• [Textauszug]
_ _ _ _

Als der Bauer Bjarni Gislason beim Abtrieb der Schafe zufällig mit seiner wohlgebauten Nachbarin Helga als letzter aus den Bergen kommt, beginnt eine Geschichte, die beider Leben verändert wird. Aus einer üblen Nachrede über eine unzüchtige Vereinigung in einer grasbewachsenen Mulde, werden sinnliche Gedanken. Aus den Gedanken wird Wirklichkeit. Als Helga schwanger wird, stellt sie Bjarni vor die Wahl. Er soll seine unfruchtbare und unglückliche Frau verlassen und mit Ihr nach Reykjavik gehen, um mit ihr zusammen ein neues Leben zu beginnen.
Paarungszeit ist ein Roman in Briefform, ein Bauernroman, eine Abrechnung mit dem Leben, die ein alter Mann in der Dämmerung seines Lebensabends schreibt. Es ist ein Liebesbrief und ein Abschiedsbrief: „Du findest es vielleicht derb, dies aufzuwärmen und an dich zu schreiben, Helga. Ruf und Ehre sind mir völlig egal. Was soll man damit schon anfangen, wenn alles vorbei ist?“ (S. 35)

_ _ _ _

• [Angezeigte Informationen]
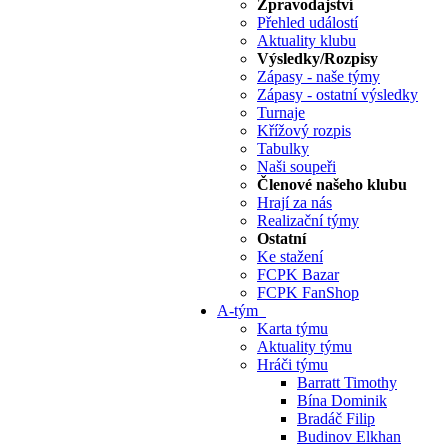
Zpravodajství
Přehled událostí
Aktuality klubu
Výsledky/Rozpisy
Zápasy - naše týmy
Zápasy - ostatní výsledky
Turnaje
Křížový rozpis
Tabulky
Naši soupeři
Členové našeho klubu
Hrají za nás
Realizační týmy
Ostatní
Ke stažení
FCPK Bazar
FCPK FanShop
A-tým
Karta týmu
Aktuality týmu
Hráči týmu
Barratt Timothy
Bína Dominik
Bradáč Filip
Budinov Elkhan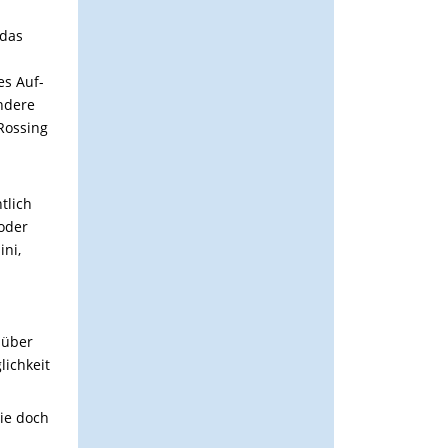
 das
es Auf-
ondere
Rossing
tlich
 oder
ini,
 über
lichkeit
lie doch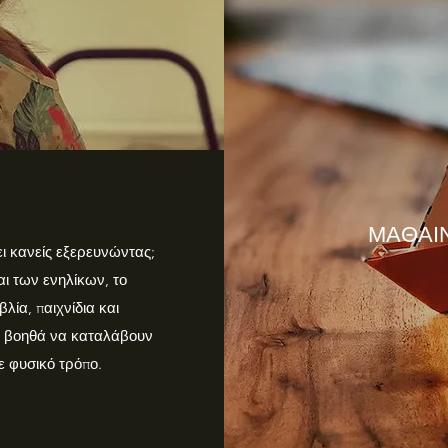
ΜΑΘΑΙ
ι κανείς εξερευνώντας;
ι των ενηλίκων, το
βλία, παιχνίδια και
υς βοηθά να καταλάβουν
ε φυσικό τρόπο.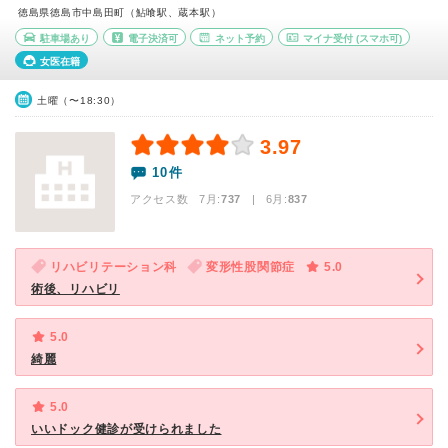
徳島県徳島市中島田町（鮎喰駅、蔵本駅）
駐車場あり
電子決済可
ネット予約
マイナ受付
(スマホ可)
女医在籍
土曜（〜18:30）
3.97
10件
アクセス数 7月:
737
| 6月:
837
リハビリテーション科
変形性股関節症
5.0
術後、リハビリ
5.0
綺麗
5.0
いいドック健診が受けられました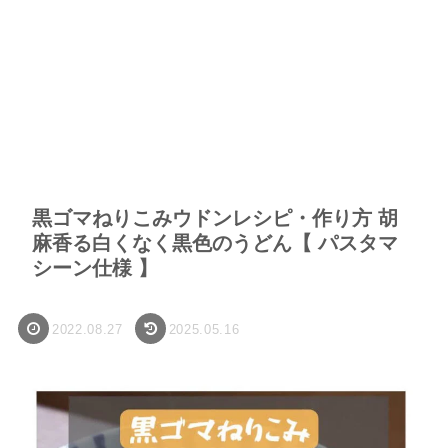
黒ゴマねりこみウドンレシピ・作り方 胡
麻香る白くなく黒色のうどん【 パスタマ
シーン仕様 】
2022.08.27
2025.05.16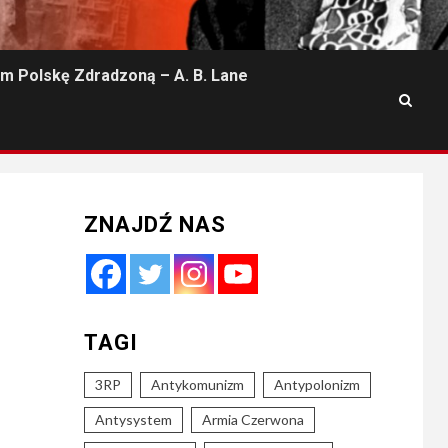
m Polskę Zdradzoną – A. B. Lane
ZNAJDŹ NAS
TAGI
3RP
Antykomunizm
Antypolonizm
Antysystem
Armia Czerwona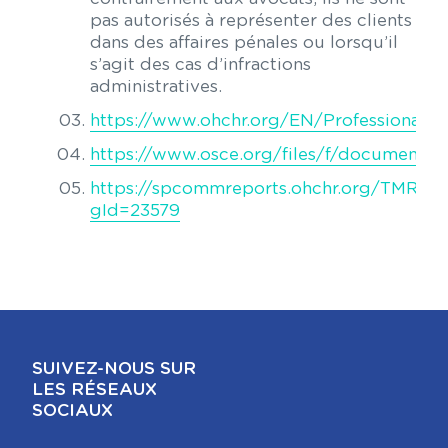
pas autorisés à représenter des clients
dans des affaires pénales ou lorsqu’il
s’agit des cas d’infractions
administratives.
https://www.ohchr.org/EN/ProfessionalIn
https://www.osce.org/files/f/documents/
https://spcommreports.ohchr.org/TMRes
gId=23579
SUIVEZ-NOUS SUR
LES RÉSEAUX
SOCIAUX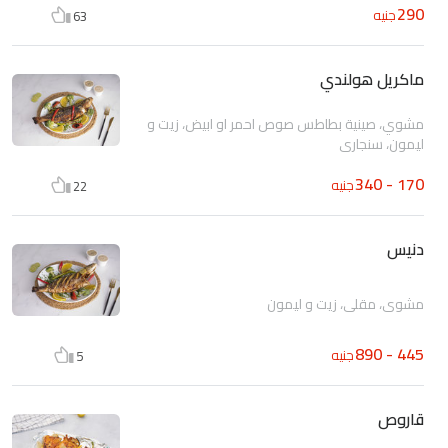
290
جنيه
63
ماكريل هولندي
مشوي، صينية بطاطس صوص احمر او ابيض، زيت و
ليمون، سنجاري
170 - 340
جنيه
22
دنيس
مشوي، مقلي، زيت و ليمون
445 - 890
جنيه
5
قاروص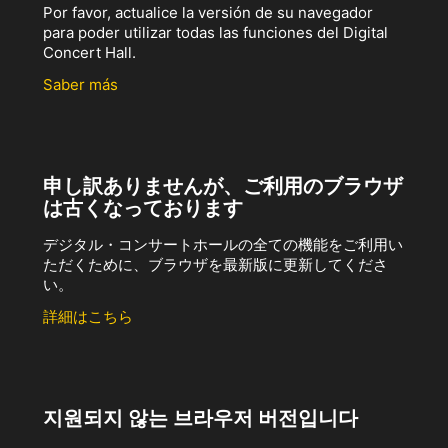
Por favor, actualice la versión de su navegador
para poder utilizar todas las funciones del Digital
Concert Hall.
Saber más
申し訳ありませんが、ご利用のブラウザ
は古くなっております
デジタル・コンサートホールの全ての機能をご利用い
ただくために、ブラウザを最新版に更新してくださ
い。
詳細はこちら
지원되지 않는 브라우저 버전입니다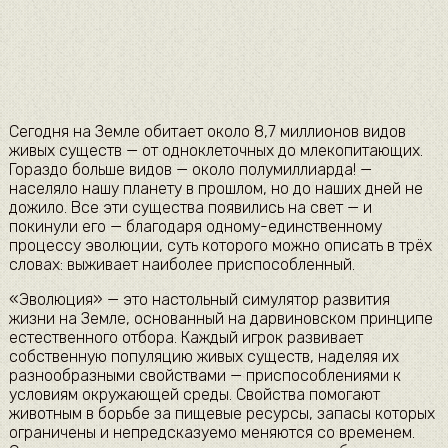
Сегодня на Земле обитает около 8,7 миллионов видов
живых существ — от одноклеточных до млекопитающих.
Гораздо больше видов — около полумиллиарда! —
населяло нашу планету в прошлом, но до наших дней не
дожило. Все эти существа появились на свет — и
покинули его — благодаря одному-единственному
процессу эволюции, суть которого можно описать в трёх
словах: выживает наиболее приспособленный.
«Эволюция» — это настольный симулятор развития
жизни на Земле, основанный на дарвиновском принципе
естественного отбора. Каждый игрок развивает
собственную популяцию живых существ, наделяя их
разнообразными свойствами — приспособлениями к
условиям окружающей среды. Свойства помогают
животным в борьбе за пищевые ресурсы, запасы которых
ограничены и непредсказуемо меняются со временем.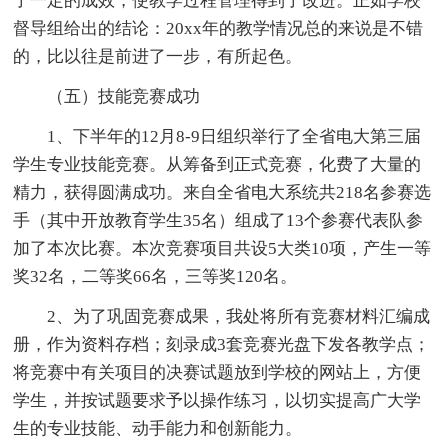
了一定的成效，使教学过程管理得到了改进。正如学校
督导组给出的结论：20xx年的教学情况总的来说是不错
的，比以往是前进了一步，有所起色。
（五）技能竞赛成功
1、下半年的12月8-9日组织举行了全省电大第三届
学生专业技能竞赛。从筹备到正式竞赛，化费了大量的
精力，获得圆满成功。来自全省电大系统共218名参赛选
手（其中开放教育学生35名）组成了13个参赛代表队参
加了本次比赛。本次竞赛项目共设5大类10项，产生一等
奖32名，二等奖66名，三等奖120名。
2、为了巩固竞赛成果，我处将所有竞赛材料汇编成
册，作为资料存档；刻录成3套竞赛光盘下发各教学点；
将竞赛中有关项目的决赛试题放到学校的网站上，方便
学生，并按试题要求予以操作练习，以切实提高广大学
生的专业技能、动手能力和创新能力。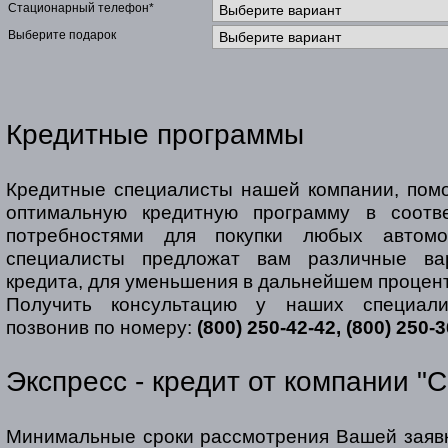
Стационарный телефон*
Выберите подарок
Кредитные программы
Кредитные специалисты нашей компании, помо
оптимальную кредитную программу в соотв
потребностями для покупки любых автом
специалисты предложат вам различные ва
кредита, для уменьшения в дальнейшем процент
Получить консультацию у наших специал
позвонив по номеру:
(800) 250-42-42, (800) 250-
Экспресс - кредит от компании "
Минимальные сроки рассмотрения Вашей заявк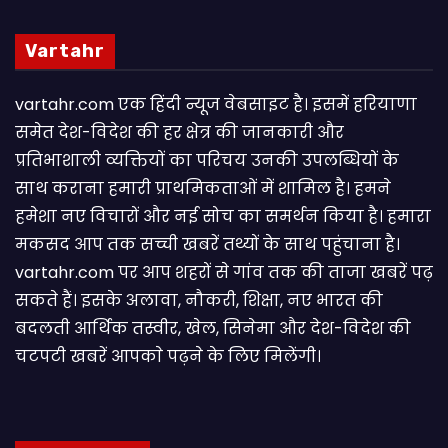
Vartahr
vartahr.com एक हिंदी न्यूज वेबसाइट है। इसमें हरियाणा
समेत देश-विदेश की हर क्षेत्र की जानकारी और
प्रतिभाशाली व्यक्तियों का परिचय उनकी उपलब्धियों के
साथ कराना हमारी प्राथमिकताओं में शामिल है। हमने
हमेशा नए विचारों और नई सोच का समर्थन किया है। हमारा
मकसद आप तक सच्ची खबरें तथ्यों के साथ पहुंचाना है।
vartahr.com पर आप शहरों से गांव तक की ताजा खबरें पढ़
सकते हैं। इसके अलावा, नौकरी, शिक्षा, नए भारत की
बदलती आर्थिक तस्वीर, खेल, सिनेमा और देश-विदेश की
चटपटी खबरें आपकाे पढ़ने के लिए मिलेंगी।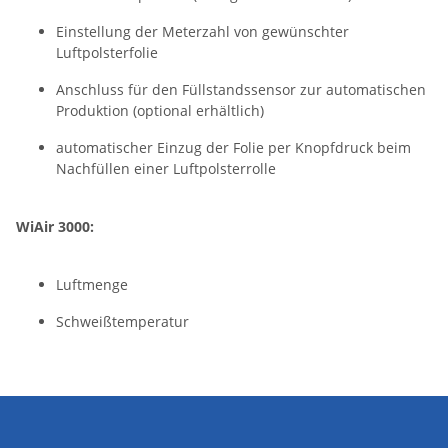
Einstellung der Meterzahl von gewünschter
Luftpolsterfolie
Anschluss für den Füllstandssensor zur automatischen
Produktion (optional erhältlich)
automatischer Einzug der Folie per Knopfdruck beim
Nachfüllen einer Luftpolsterrolle
WiAir 3000:
Luftmenge
Schweißtemperatur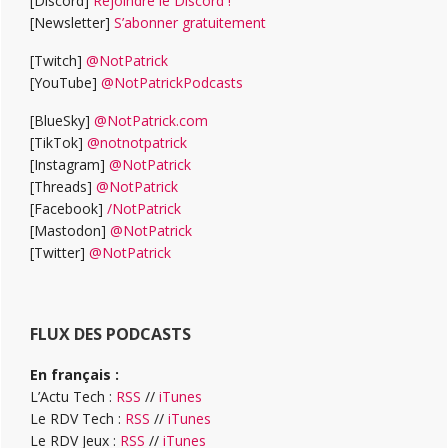
[Discord]
Rejoindre le Discord !
[Newsletter]
S’abonner gratuitement
[Twitch]
@NotPatrick
[YouTube]
@NotPatrickPodcasts
[BlueSky]
@NotPatrick.com
[TikTok]
@notnotpatrick
[Instagram]
@NotPatrick
[Threads]
@NotPatrick
[Facebook]
/NotPatrick
[Mastodon]
@NotPatrick
[Twitter]
@NotPatrick
FLUX DES PODCASTS
En français :
L’Actu Tech :
RSS
//
iTunes
Le RDV Tech :
RSS
//
iTunes
Le RDV Jeux :
RSS
//
iTunes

_ _ _ _

• [Aufgabe] Stimmen die Aussagen (a) bis (c) mit dem Textauszug überein? Antworte jeweils mit Ja oder Nein und belege die Antwort mit den entscheidenden Worten als wörtlichem Zitat. (a) Helga ist unfruchtbar. (b) Der Roman ist in Briefform geschrieben. (c) Dem alten Mann sind Ruf und Ehre wichtig.

• [Lösung]
(a) Nein: „Als Helga schwanger wird“
(b) Ja: „Paarungszeit ist ein Roman in Briefform“
(c) Nein: „Ruf und Ehre sind mir völlig egal.“